+++ Available data +++

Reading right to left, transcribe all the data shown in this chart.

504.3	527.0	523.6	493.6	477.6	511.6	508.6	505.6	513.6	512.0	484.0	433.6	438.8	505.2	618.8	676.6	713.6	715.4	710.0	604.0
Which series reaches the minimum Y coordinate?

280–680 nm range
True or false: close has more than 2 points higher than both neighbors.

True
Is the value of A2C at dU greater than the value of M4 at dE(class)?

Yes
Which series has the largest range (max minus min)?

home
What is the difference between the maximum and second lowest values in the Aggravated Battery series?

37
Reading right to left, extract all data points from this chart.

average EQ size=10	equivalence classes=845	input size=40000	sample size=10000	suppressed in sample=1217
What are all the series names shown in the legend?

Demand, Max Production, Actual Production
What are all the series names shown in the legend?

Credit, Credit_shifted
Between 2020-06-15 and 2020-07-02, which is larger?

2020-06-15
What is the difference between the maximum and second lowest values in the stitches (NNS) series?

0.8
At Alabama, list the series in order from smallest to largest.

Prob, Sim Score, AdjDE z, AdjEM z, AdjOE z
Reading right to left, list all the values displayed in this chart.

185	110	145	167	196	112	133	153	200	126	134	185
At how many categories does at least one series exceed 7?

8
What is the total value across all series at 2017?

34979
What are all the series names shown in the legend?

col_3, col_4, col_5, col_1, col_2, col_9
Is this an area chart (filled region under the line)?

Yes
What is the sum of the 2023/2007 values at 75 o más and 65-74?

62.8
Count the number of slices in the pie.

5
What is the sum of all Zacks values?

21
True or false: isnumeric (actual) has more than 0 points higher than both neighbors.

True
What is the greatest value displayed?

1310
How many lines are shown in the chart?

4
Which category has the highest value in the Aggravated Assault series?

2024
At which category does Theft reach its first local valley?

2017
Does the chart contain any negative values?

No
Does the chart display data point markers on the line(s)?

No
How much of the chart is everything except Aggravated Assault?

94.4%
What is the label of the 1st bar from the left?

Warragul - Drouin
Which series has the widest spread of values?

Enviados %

+++

Reproduce every line of the records above word for word.

→ Response to this task:
Reading right to left, transcribe all the data shown in this chart.

504.3	527.0	523.6	493.6	477.6	511.6	508.6	505.6	513.6	512.0	484.0	433.6	438.8	505.2	618.8	676.6	713.6	715.4	710.0	604.0
Which series reaches the minimum Y coordinate?

280–680 nm range
True or false: close has more than 2 points higher than both neighbors.

True
Is the value of A2C at dU greater than the value of M4 at dE(class)?

Yes
Which series has the largest range (max minus min)?

home
What is the difference between the maximum and second lowest values in the Aggravated Battery series?

37
Reading right to left, extract all data points from this chart.

average EQ size=10	equivalence classes=845	input size=40000	sample size=10000	suppressed in sample=1217
What are all the series names shown in the legend?

Demand, Max Production, Actual Production
What are all the series names shown in the legend?

Credit, Credit_shifted
Between 2020-06-15 and 2020-07-02, which is larger?

2020-06-15
What is the difference between the maximum and second lowest values in the stitches (NNS) series?

0.8
At Alabama, list the series in order from smallest to largest.

Prob, Sim Score, AdjDE z, AdjEM z, AdjOE z
Reading right to left, list all the values displayed in this chart.

185	110	145	167	196	112	133	153	200	126	134	185
At how many categories does at least one series exceed 7?

8
What is the total value across all series at 2017?

34979
What are all the series names shown in the legend?

col_3, col_4, col_5, col_1, col_2, col_9
Is this an area chart (filled region under the line)?

Yes
What is the sum of the 2023/2007 values at 75 o más and 65-74?

62.8
Count the number of slices in the pie.

5
What is the sum of all Zacks values?

21
True or false: isnumeric (actual) has more than 0 points higher than both neighbors.

True
What is the greatest value displayed?

1310
How many lines are shown in the chart?

4
Which category has the highest value in the Aggravated Assault series?

2024
At which category does Theft reach its first local valley?

2017
Does the chart contain any negative values?

No
Does the chart display data point markers on the line(s)?

No
How much of the chart is everything except Aggravated Assault?

94.4%
What is the label of the 1st bar from the left?

Warragul - Drouin
Which series has the widest spread of values?

Enviados %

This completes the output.